▶ [WHAT TO DO]:
The output should consist solely of the line containing "and the norm is given by" and all lines after it through the final line of the entries below, reproduced exactly.
--- MATERIAL SUPPLIED Enclosed Below ---
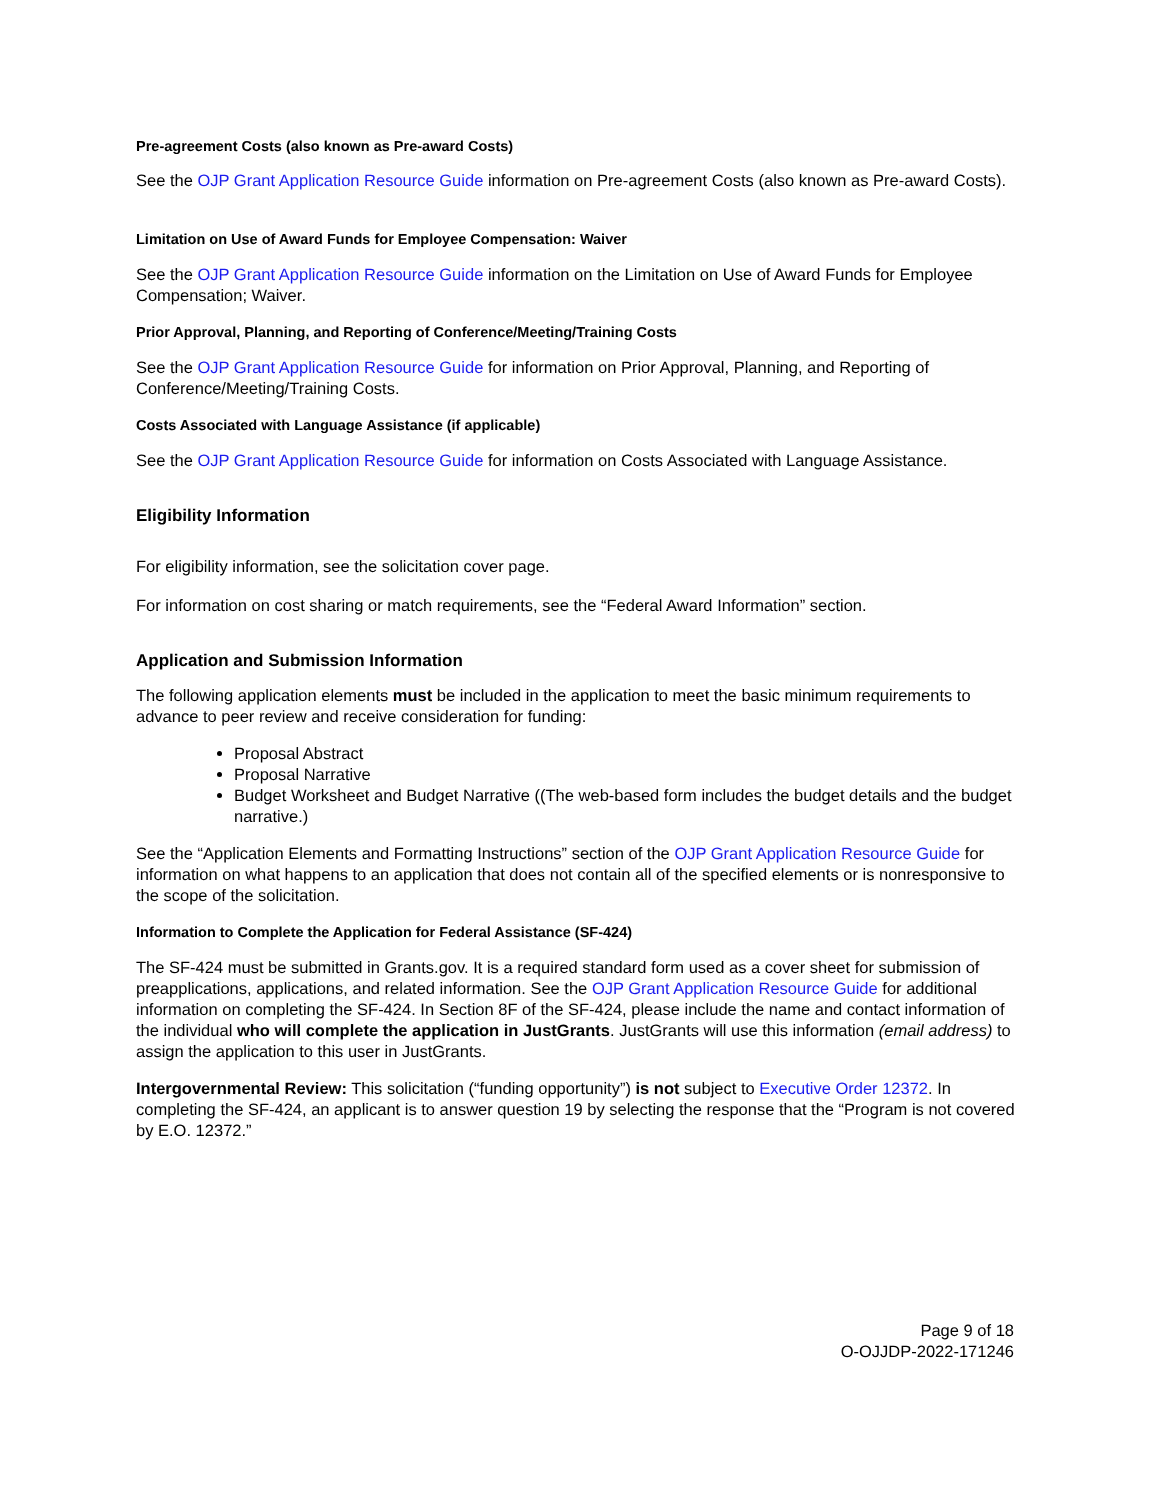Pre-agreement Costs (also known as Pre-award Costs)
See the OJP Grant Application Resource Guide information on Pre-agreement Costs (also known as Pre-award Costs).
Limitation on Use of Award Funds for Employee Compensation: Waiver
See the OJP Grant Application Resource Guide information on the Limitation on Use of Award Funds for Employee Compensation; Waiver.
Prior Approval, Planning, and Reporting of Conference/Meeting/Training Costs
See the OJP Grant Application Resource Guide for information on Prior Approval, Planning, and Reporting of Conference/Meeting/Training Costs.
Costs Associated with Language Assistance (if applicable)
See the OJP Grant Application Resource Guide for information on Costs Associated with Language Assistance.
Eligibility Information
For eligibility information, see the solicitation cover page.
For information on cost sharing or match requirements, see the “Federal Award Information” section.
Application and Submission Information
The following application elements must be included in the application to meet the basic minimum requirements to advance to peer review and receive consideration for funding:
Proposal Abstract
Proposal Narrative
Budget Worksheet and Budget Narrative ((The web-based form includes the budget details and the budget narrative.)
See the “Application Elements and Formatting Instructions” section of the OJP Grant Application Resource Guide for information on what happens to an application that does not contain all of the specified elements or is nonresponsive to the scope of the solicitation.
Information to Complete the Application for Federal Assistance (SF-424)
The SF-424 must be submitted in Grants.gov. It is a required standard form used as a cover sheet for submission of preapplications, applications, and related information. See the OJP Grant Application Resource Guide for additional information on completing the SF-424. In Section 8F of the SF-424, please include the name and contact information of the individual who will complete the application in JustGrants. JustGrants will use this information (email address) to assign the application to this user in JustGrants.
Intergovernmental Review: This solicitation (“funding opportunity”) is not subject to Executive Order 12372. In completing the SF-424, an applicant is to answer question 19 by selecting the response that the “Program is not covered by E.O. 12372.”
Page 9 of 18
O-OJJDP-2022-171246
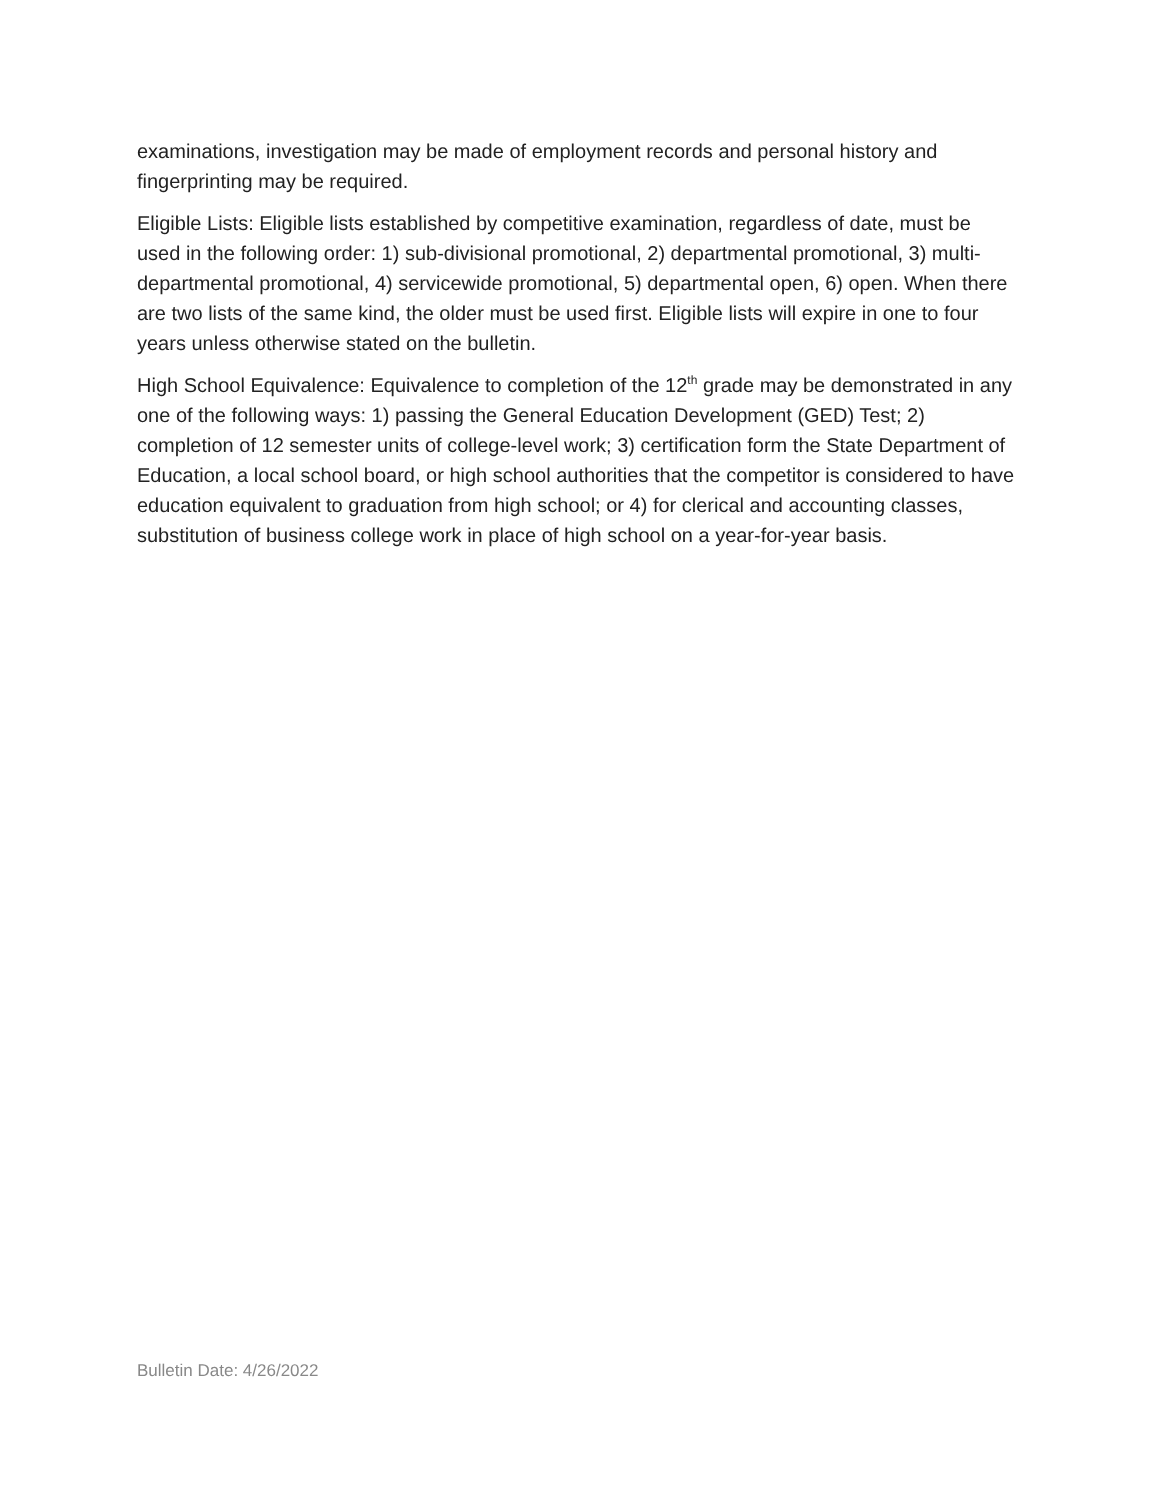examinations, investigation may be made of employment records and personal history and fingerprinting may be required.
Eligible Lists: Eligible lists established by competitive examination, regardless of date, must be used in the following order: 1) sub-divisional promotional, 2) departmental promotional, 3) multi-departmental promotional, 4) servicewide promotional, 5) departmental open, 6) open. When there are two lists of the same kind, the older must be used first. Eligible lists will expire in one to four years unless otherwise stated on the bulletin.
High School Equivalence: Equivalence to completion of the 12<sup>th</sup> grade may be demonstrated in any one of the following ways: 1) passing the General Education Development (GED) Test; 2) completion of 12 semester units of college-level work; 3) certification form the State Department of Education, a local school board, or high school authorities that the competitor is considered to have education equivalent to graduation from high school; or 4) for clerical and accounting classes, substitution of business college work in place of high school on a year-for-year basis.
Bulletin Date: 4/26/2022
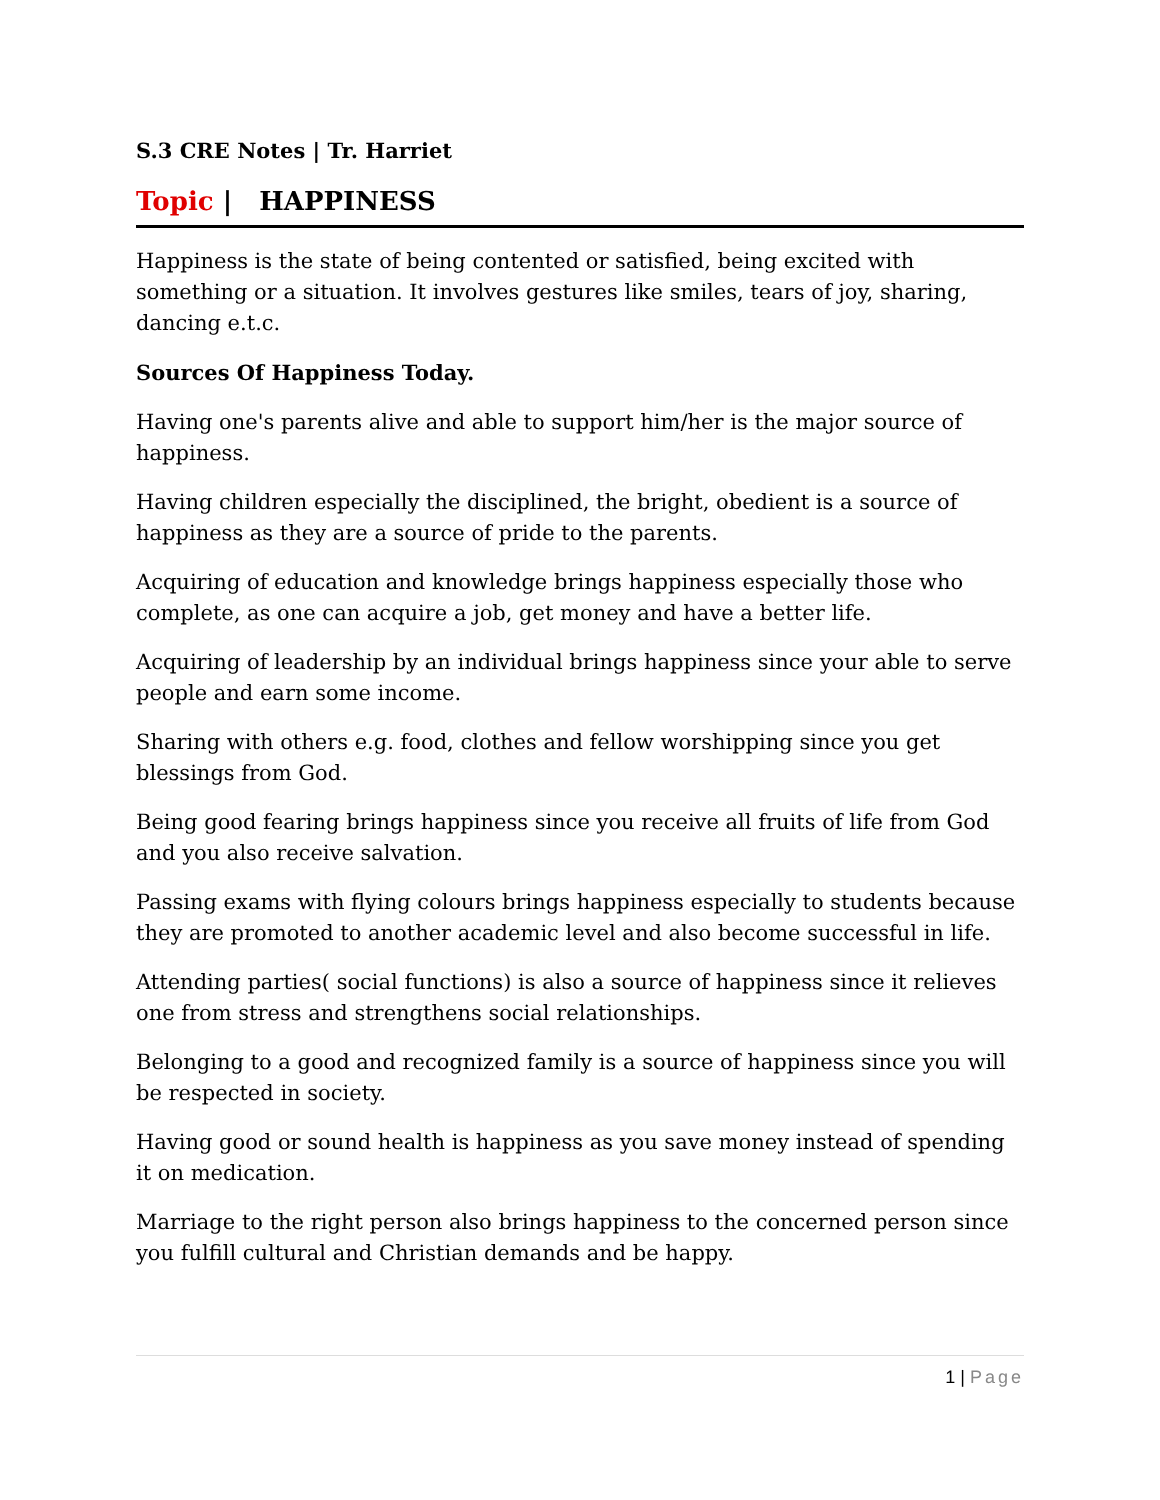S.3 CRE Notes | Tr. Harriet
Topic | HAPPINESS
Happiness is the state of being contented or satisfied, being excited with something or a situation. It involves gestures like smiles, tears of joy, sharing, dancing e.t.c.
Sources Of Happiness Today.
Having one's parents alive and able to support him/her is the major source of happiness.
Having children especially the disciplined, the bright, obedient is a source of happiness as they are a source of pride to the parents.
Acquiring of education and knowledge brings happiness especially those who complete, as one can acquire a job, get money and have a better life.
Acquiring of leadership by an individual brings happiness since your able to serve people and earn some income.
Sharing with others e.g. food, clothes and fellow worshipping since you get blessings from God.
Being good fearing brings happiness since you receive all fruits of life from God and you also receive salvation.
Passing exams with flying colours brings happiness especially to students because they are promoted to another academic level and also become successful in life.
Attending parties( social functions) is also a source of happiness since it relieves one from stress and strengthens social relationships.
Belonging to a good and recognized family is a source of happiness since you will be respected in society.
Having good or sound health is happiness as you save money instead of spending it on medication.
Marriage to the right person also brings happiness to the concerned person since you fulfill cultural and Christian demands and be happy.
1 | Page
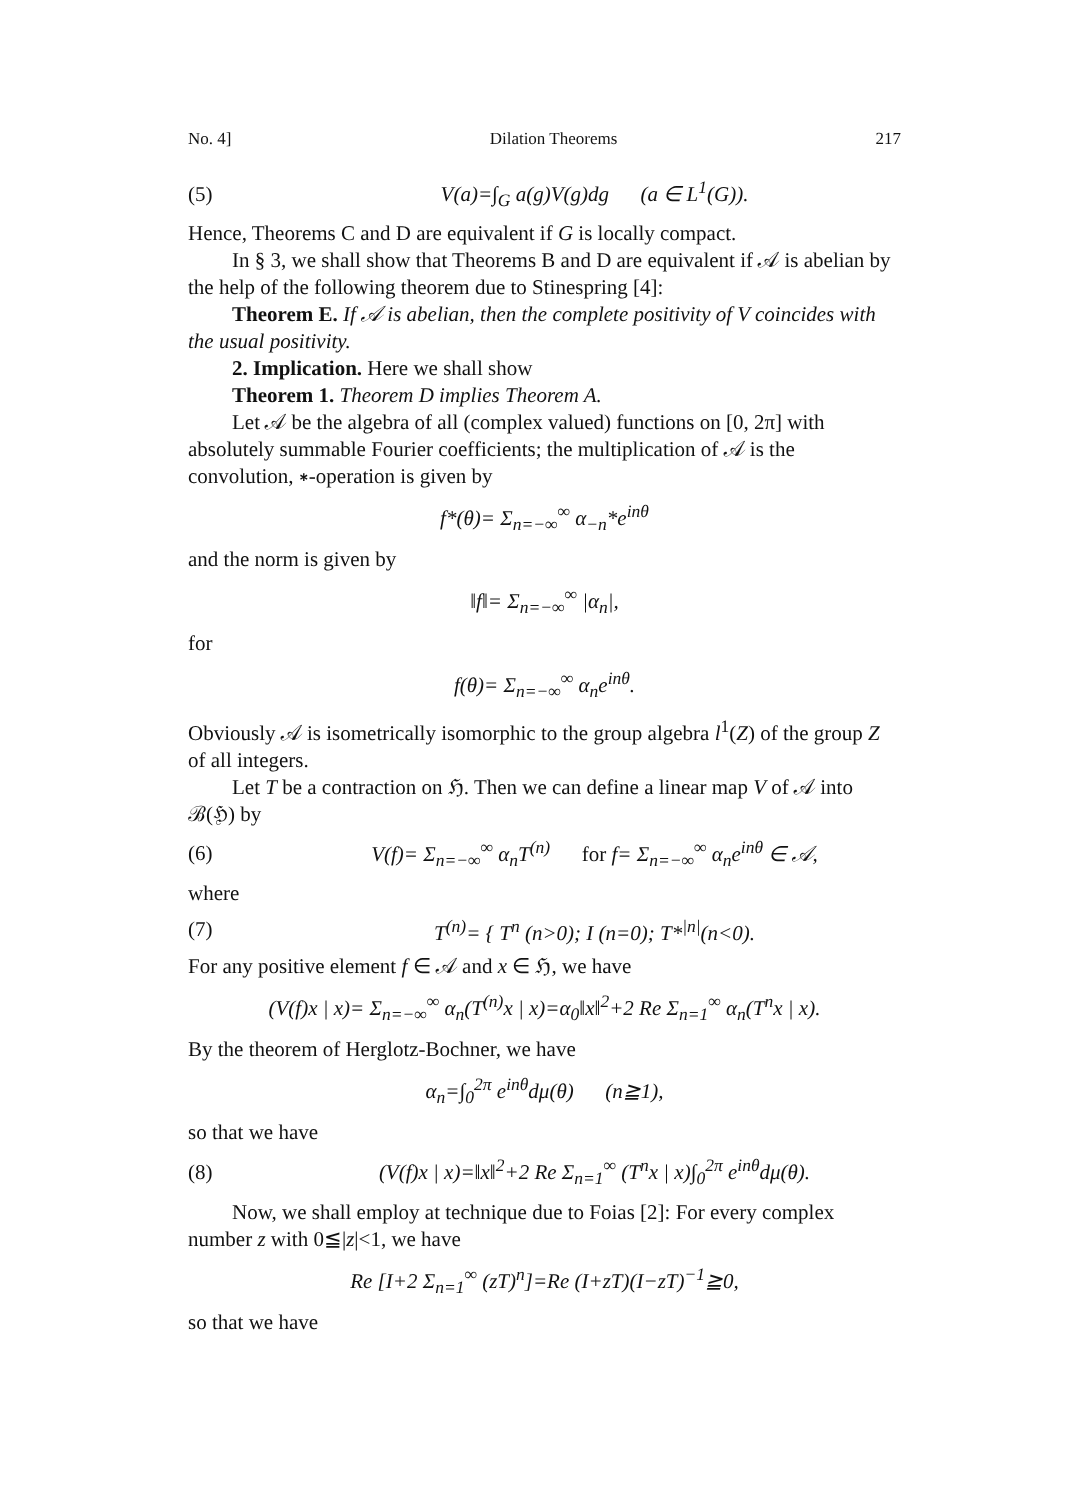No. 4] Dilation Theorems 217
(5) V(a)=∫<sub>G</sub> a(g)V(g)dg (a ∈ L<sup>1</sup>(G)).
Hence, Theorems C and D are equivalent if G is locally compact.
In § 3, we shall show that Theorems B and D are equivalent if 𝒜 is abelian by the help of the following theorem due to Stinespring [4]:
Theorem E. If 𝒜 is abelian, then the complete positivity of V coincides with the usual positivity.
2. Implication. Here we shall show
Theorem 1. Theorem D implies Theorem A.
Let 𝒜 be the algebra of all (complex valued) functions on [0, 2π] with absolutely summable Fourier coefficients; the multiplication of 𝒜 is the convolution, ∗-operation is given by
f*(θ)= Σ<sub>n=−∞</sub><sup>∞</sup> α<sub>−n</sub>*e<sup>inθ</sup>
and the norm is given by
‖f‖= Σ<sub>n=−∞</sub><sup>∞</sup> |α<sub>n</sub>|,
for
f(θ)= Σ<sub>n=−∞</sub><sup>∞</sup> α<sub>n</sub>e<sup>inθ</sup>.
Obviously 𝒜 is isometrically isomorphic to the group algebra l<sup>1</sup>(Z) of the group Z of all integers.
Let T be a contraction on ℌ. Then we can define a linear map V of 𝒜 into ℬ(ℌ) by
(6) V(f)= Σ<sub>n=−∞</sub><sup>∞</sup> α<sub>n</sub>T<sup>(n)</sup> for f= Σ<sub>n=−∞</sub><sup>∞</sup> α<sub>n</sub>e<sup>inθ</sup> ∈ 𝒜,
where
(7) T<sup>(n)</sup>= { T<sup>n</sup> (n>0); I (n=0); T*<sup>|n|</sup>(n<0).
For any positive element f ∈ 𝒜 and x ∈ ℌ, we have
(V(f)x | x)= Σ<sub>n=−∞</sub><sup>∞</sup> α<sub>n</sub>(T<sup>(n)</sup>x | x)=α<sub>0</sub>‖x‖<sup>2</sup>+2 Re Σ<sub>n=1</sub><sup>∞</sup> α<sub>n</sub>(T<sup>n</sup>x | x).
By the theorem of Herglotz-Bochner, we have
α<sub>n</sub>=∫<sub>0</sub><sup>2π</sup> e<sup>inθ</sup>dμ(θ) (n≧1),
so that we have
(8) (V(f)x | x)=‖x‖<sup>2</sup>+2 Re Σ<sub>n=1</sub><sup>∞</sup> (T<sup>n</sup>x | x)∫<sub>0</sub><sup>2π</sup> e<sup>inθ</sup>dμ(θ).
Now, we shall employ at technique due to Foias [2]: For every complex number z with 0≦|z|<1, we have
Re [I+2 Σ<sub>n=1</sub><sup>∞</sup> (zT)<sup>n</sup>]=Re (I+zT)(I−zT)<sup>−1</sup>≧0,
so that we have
--- End of Enclosed MATERIAL SUPPLIED ---
▶ [WRITTEN SOLUTION]:
and the norm is given by
‖f‖= Σ<sub>n=−∞</sub><sup>∞</sup> |α<sub>n</sub>|,
for
f(θ)= Σ<sub>n=−∞</sub><sup>∞</sup> α<sub>n</sub>e<sup>inθ</sup>.
Obviously 𝒜 is isometrically isomorphic to the group algebra l<sup>1</sup>(Z) of the group Z of all integers.
Let T be a contraction on ℌ. Then we can define a linear map V of 𝒜 into ℬ(ℌ) by
(6) V(f)= Σ<sub>n=−∞</sub><sup>∞</sup> α<sub>n</sub>T<sup>(n)</sup> for f= Σ<sub>n=−∞</sub><sup>∞</sup> α<sub>n</sub>e<sup>inθ</sup> ∈ 𝒜,
where
(7) T<sup>(n)</sup>= { T<sup>n</sup> (n>0); I (n=0); T*<sup>|n|</sup>(n<0).
For any positive element f ∈ 𝒜 and x ∈ ℌ, we have
(V(f)x | x)= Σ<sub>n=−∞</sub><sup>∞</sup> α<sub>n</sub>(T<sup>(n)</sup>x | x)=α<sub>0</sub>‖x‖<sup>2</sup>+2 Re Σ<sub>n=1</sub><sup>∞</sup> α<sub>n</sub>(T<sup>n</sup>x | x).
By the theorem of Herglotz-Bochner, we have
α<sub>n</sub>=∫<sub>0</sub><sup>2π</sup> e<sup>inθ</sup>dμ(θ) (n≧1),
so that we have
(8) (V(f)x | x)=‖x‖<sup>2</sup>+2 Re Σ<sub>n=1</sub><sup>∞</sup> (T<sup>n</sup>x | x)∫<sub>0</sub><sup>2π</sup> e<sup>inθ</sup>dμ(θ).
Now, we shall employ at technique due to Foias [2]: For every complex number z with 0≦|z|<1, we have
Re [I+2 Σ<sub>n=1</sub><sup>∞</sup> (zT)<sup>n</sup>]=Re (I+zT)(I−zT)<sup>−1</sup>≧0,
so that we have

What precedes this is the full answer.